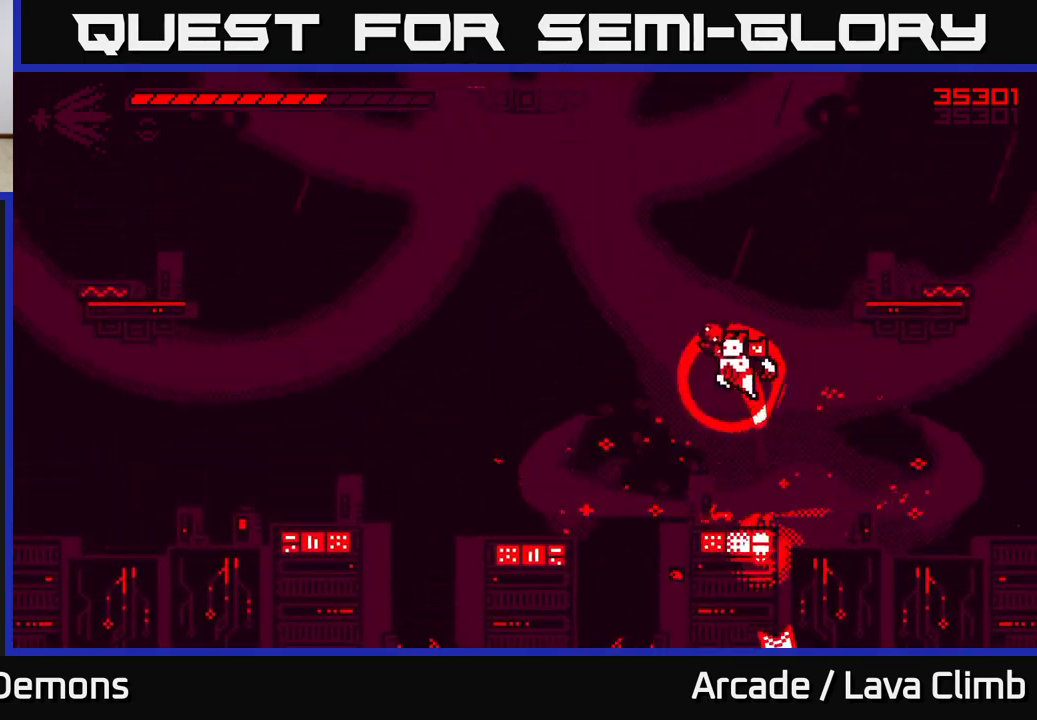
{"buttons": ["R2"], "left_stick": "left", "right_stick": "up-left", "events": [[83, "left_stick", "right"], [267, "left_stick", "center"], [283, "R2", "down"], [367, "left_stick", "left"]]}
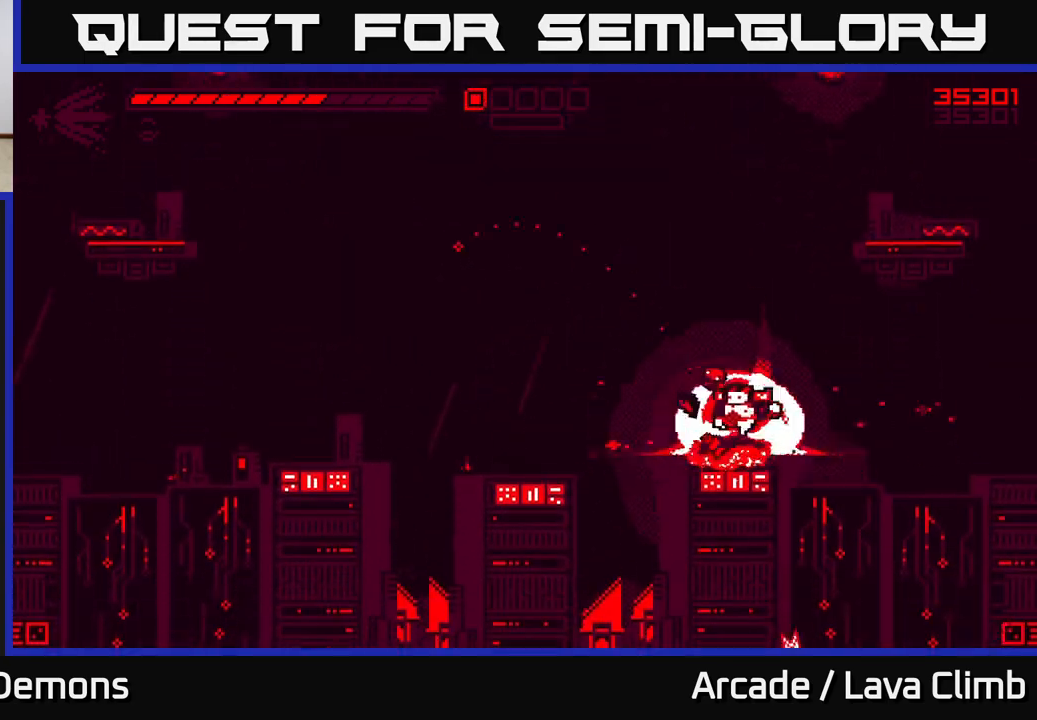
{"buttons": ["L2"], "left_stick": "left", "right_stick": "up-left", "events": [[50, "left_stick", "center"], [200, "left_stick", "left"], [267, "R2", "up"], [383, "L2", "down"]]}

...

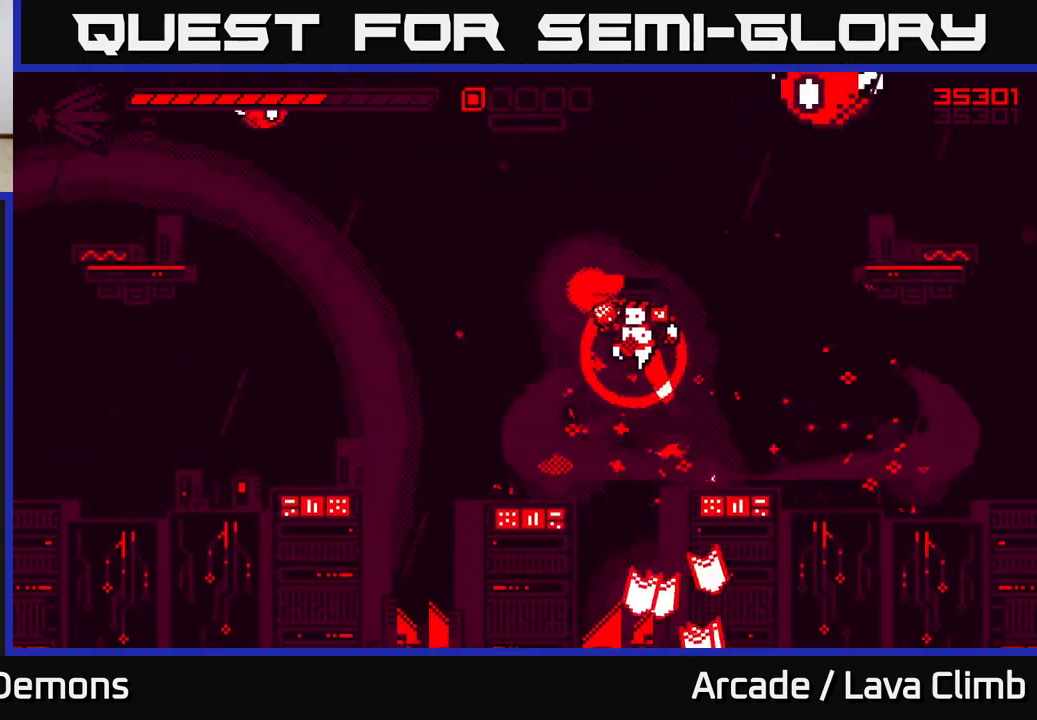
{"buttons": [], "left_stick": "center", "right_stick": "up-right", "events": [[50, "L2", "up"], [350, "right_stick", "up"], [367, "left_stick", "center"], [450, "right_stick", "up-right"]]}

...

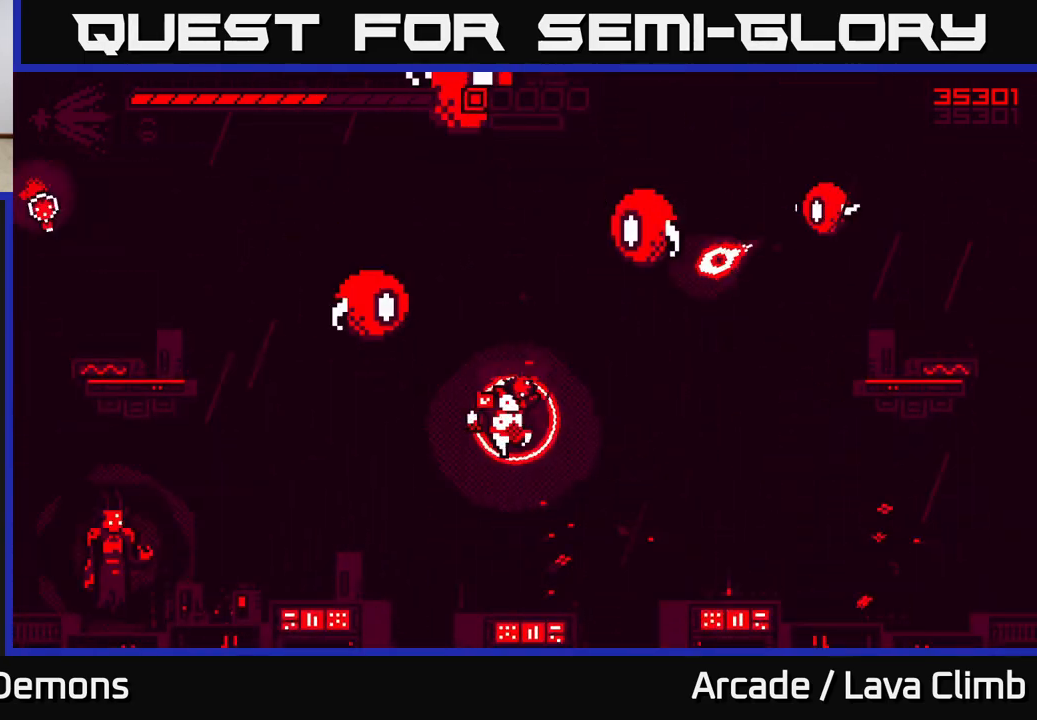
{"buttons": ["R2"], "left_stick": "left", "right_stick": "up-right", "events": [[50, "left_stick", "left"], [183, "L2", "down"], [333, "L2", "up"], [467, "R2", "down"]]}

■ **Work required**
If a line in the material contains the word "down", copy that line.

■ **Result of the task**
{"buttons": ["R2"], "left_stick": "left", "right_stick": "up-left", "events": [[83, "left_stick", "right"], [267, "left_stick", "center"], [283, "R2", "down"], [367, "left_stick", "left"]]}
{"buttons": ["L2"], "left_stick": "left", "right_stick": "up-left", "events": [[50, "left_stick", "center"], [200, "left_stick", "left"], [267, "R2", "up"], [383, "L2", "down"]]}
{"buttons": ["R2"], "left_stick": "left", "right_stick": "up-right", "events": [[50, "left_stick", "left"], [183, "L2", "down"], [333, "L2", "up"], [467, "R2", "down"]]}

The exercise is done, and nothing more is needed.